──────── INPUT DATA

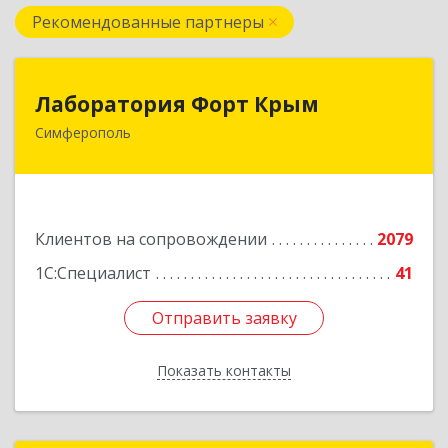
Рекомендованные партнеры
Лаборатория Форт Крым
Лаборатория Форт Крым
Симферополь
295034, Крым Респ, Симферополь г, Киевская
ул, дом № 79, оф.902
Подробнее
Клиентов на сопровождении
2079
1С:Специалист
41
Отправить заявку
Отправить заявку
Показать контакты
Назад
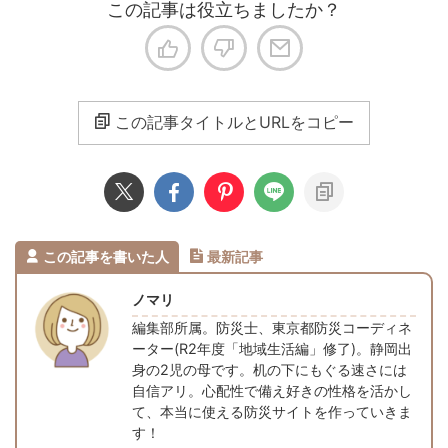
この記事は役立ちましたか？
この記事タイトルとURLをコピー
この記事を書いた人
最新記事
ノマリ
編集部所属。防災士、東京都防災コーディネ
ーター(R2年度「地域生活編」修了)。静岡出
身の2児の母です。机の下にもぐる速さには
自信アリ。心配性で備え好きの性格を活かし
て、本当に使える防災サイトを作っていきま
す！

────────────────
──────── INPUT DATA

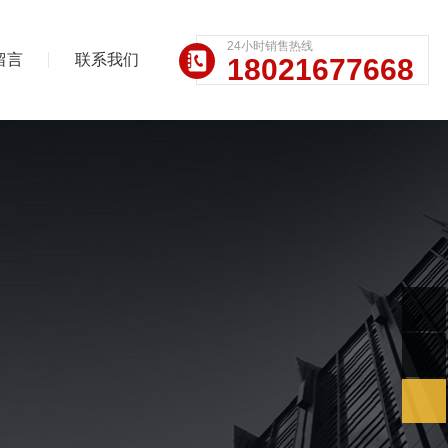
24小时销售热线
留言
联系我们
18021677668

────────────────

## EXERCISE DIRECTIONS
Search the entries above for "Симферополь". Show every line that has it.

## YOUR SOLUTION
Симферополь
295034, Крым Респ, Симферополь г, Киевская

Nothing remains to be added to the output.